Because it's hard to leave things unsaid.

I'm on a special trip to Paris and want to post pictures but haven't posted any from my trip last summer. I don't want to neglect poor last-summer's-trip and hurt its feelings so I will show its highlights... in no particular order because that would take too much time. I've already wasted enough time figuring out how to add big picture of rainbow over the Seine at top of blog.

I'm not going to spend time fact-checking. So that my statements won't be inaccurate, my descriptions will be vague.




Map of Saint Germain des Prés where I stay






Mémorial de la Shoah
Paris Holocaust museum
* a card catalog full of WWII records kept on Jewish French citizens, only released in the not too distant past.






The Women's Courtyard at the Conciergerie where female prisoners took the air and gathered to talk during the time they awaited their fate at the "national razor".







My room at my favorite, Hôtel Academie.








Taken from the Women's Courtyard as the French military practiced their Bastille Day air show. Seemed an appropriate vantage point.

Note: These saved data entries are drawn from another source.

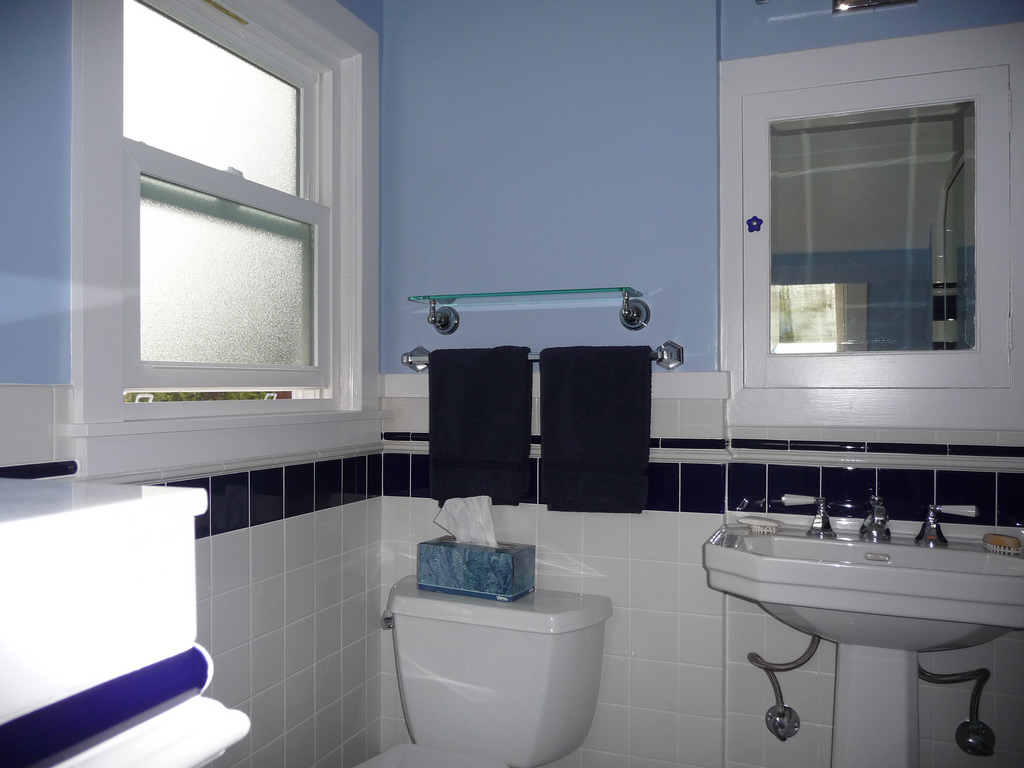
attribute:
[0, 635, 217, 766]
bar — blue, plastic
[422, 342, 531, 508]
towel — large, black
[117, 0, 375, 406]
window — slightly open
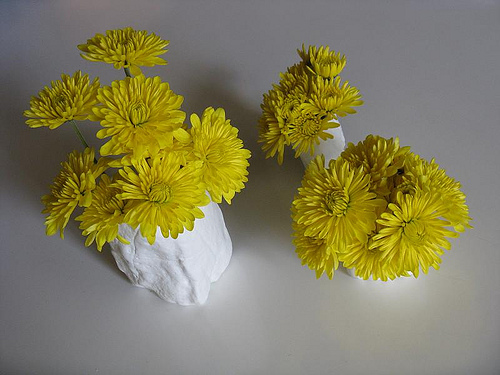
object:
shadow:
[5, 119, 43, 209]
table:
[4, 9, 85, 361]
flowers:
[285, 146, 457, 282]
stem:
[71, 123, 92, 151]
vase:
[103, 213, 258, 317]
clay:
[203, 227, 252, 275]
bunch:
[36, 17, 214, 288]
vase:
[286, 110, 353, 169]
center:
[148, 178, 176, 204]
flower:
[120, 154, 213, 243]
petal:
[118, 232, 132, 248]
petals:
[228, 151, 252, 187]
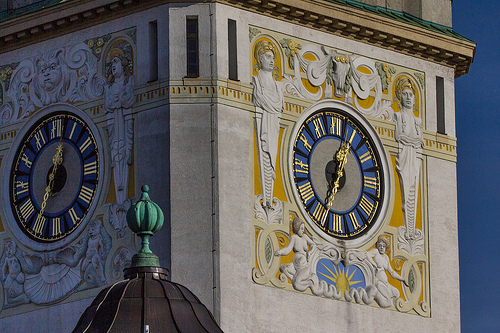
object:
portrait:
[244, 24, 439, 320]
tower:
[1, 0, 491, 333]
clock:
[285, 102, 391, 245]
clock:
[3, 106, 105, 246]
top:
[119, 180, 172, 275]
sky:
[452, 0, 500, 332]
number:
[328, 114, 344, 136]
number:
[348, 128, 358, 144]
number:
[357, 148, 375, 164]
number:
[361, 174, 380, 190]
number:
[356, 194, 377, 216]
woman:
[248, 39, 293, 213]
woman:
[388, 75, 432, 244]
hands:
[320, 141, 352, 223]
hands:
[32, 139, 67, 236]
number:
[348, 211, 361, 230]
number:
[331, 212, 344, 234]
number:
[311, 201, 332, 226]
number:
[297, 179, 316, 204]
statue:
[271, 214, 322, 293]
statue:
[364, 234, 413, 309]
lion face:
[28, 46, 74, 107]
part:
[62, 176, 234, 333]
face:
[283, 97, 401, 250]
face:
[0, 97, 117, 257]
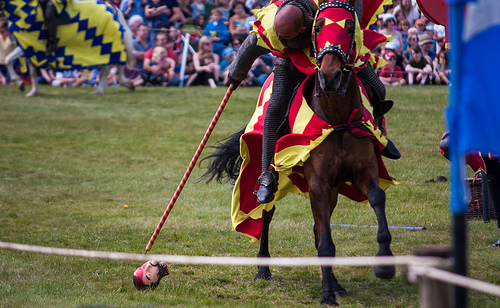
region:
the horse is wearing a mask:
[302, 3, 373, 116]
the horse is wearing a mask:
[273, 5, 388, 156]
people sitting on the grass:
[101, 20, 236, 90]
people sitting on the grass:
[370, 7, 455, 94]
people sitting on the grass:
[117, 13, 317, 105]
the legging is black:
[238, 49, 300, 239]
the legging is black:
[227, 53, 338, 277]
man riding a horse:
[234, 5, 421, 235]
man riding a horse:
[247, 15, 371, 184]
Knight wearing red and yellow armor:
[226, 6, 413, 203]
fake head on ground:
[132, 255, 171, 290]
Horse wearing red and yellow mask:
[312, 5, 356, 96]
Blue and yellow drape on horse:
[3, 0, 135, 90]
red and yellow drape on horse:
[232, 67, 400, 235]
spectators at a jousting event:
[37, 0, 452, 86]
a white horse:
[0, 0, 127, 96]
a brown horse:
[261, 2, 396, 297]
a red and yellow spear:
[148, 85, 229, 251]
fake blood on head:
[133, 264, 149, 280]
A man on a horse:
[211, 3, 421, 306]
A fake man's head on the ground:
[119, 248, 176, 307]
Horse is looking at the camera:
[303, 3, 372, 95]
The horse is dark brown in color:
[254, 1, 427, 302]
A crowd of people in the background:
[3, 0, 446, 92]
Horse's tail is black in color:
[195, 107, 266, 202]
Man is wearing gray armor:
[214, 0, 406, 211]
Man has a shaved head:
[266, 3, 310, 54]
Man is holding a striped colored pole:
[103, 70, 248, 257]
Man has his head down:
[262, 0, 315, 47]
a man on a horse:
[194, 6, 465, 235]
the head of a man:
[241, 0, 332, 82]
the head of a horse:
[281, 5, 416, 122]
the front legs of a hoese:
[292, 159, 441, 301]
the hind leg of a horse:
[232, 161, 328, 290]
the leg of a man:
[243, 68, 300, 205]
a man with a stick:
[104, 9, 377, 278]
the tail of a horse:
[200, 83, 272, 205]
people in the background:
[46, 0, 321, 82]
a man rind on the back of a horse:
[188, 4, 456, 261]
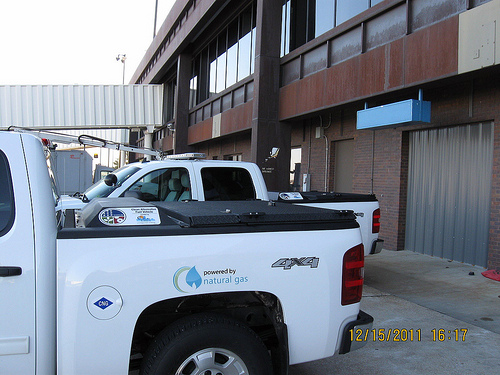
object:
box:
[356, 99, 432, 130]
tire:
[142, 312, 276, 373]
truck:
[2, 129, 363, 371]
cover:
[84, 284, 123, 321]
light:
[343, 245, 366, 308]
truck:
[64, 158, 384, 255]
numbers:
[271, 257, 292, 270]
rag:
[481, 267, 500, 283]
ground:
[289, 246, 499, 373]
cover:
[151, 197, 362, 235]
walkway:
[2, 81, 169, 131]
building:
[129, 0, 499, 269]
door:
[407, 121, 493, 267]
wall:
[301, 118, 407, 250]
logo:
[172, 265, 251, 293]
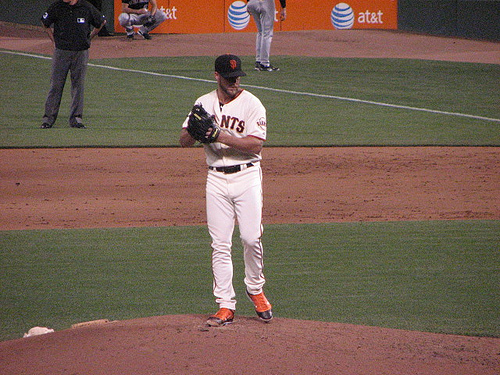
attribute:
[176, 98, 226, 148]
glove. —  for  baseball 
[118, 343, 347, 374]
pitcher's mound —    clean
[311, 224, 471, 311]
grass —  Beautiful,   green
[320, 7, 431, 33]
at&t —  advertising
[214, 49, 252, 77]
cap —  for baseball,  player's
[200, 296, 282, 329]
shoes — orange and black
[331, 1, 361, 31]
logo — blue and white, at&t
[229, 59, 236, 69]
logo —  small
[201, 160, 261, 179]
belt —  black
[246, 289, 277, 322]
shoe —  bright,   pitcher's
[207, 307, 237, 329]
shoe —  bright,   pitcher's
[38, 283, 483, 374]
mound —  small,  of dirt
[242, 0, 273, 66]
pants — light grey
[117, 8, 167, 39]
pants — light grey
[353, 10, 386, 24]
print — white,  at&t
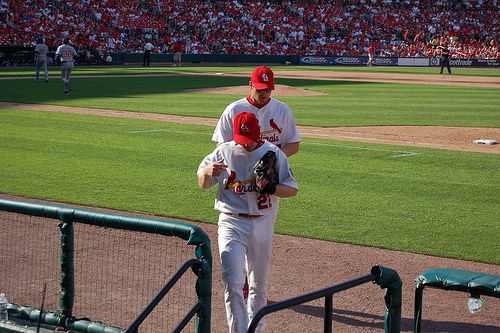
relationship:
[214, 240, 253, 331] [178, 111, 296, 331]
leg on player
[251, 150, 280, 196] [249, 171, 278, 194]
glove on hand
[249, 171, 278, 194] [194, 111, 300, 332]
hand on man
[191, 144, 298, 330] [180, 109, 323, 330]
uniform on player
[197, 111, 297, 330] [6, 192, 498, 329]
baseball player entering dugout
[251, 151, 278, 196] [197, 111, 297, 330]
glove on baseball player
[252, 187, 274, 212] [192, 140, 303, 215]
red 21 on white jersey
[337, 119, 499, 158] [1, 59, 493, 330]
base on field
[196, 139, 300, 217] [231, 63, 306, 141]
jersey on man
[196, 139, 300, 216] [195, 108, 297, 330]
jersey on man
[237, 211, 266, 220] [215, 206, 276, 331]
belt on pants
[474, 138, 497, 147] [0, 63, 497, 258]
base plate sitting on baseball field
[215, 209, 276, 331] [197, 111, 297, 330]
pants worn by baseball player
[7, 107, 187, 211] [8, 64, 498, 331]
grass on baseball field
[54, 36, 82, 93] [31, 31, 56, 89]
player with player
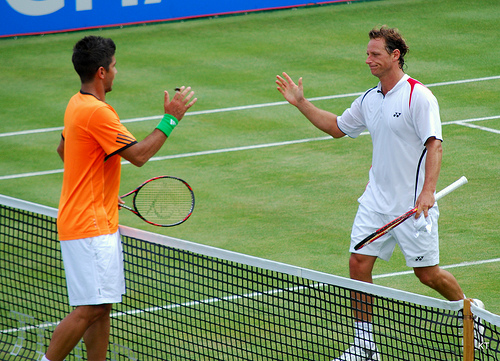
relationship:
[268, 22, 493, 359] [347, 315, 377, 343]
man wearing sock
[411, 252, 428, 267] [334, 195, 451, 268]
logo on shorts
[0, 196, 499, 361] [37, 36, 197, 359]
net between player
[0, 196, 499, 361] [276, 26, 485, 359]
net between player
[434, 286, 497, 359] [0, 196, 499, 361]
pole holding net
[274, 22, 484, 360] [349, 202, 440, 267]
man wearing shorts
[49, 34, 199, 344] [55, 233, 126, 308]
man wearing white shorts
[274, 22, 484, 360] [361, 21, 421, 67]
man has blonde hair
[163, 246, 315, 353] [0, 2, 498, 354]
net on court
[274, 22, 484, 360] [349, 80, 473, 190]
man wearing a shirt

Vigée le Brun's, Marie Antoinette's favorite portraitist,  self-portrait of herself and her daughter at Le Louvre.






Marie Antoinette's clothing at the Conciergerie







La Samaritaine has re-opened. Infinitely more impressive than this photo implies.









A concentration camp door preserved in the Shoah Museum.







I did the new "virtual tour" at the building that housed the French Resistance during WWII with 3-D goggles in a bunker down a hundred concrete steps.










In Musée Carnavalet, I took this picture of a mock-up section of pre-Haussmann Paris, for Leonard Pitt who wrote the fascinating book, Walks Through Lost Paris (among others). I have used his book many times and  exchanged a few emails with him before my trip last summer. I neglected to send him the picture.









The vast section of the Conciergerie in which those who couldn't afford a cell waited for their execution is used for special art exhibits. This is part of the one I saw last time - one of two long troughs of water which were surrounded by boulders - generally speaking. When Michele and I went a few years ago, there was a small house made of crow feathers.








Saint Germain des Prés church, the site of one of the most horrific events of the September Massacres, has been restored. It's around the corner and I went to Mass there.





Bastille Day was the last day before I left. I watched the fireworks from the Tuileries Gardens surrounded by people singing La Marseillaise. Walking back at midnight, I got drenched when a car sped through a big puddle in the gutter next to my sidewalk. The situation was made even more comical when I described it to a Frenchman who blurted out, "Motherfuckers!"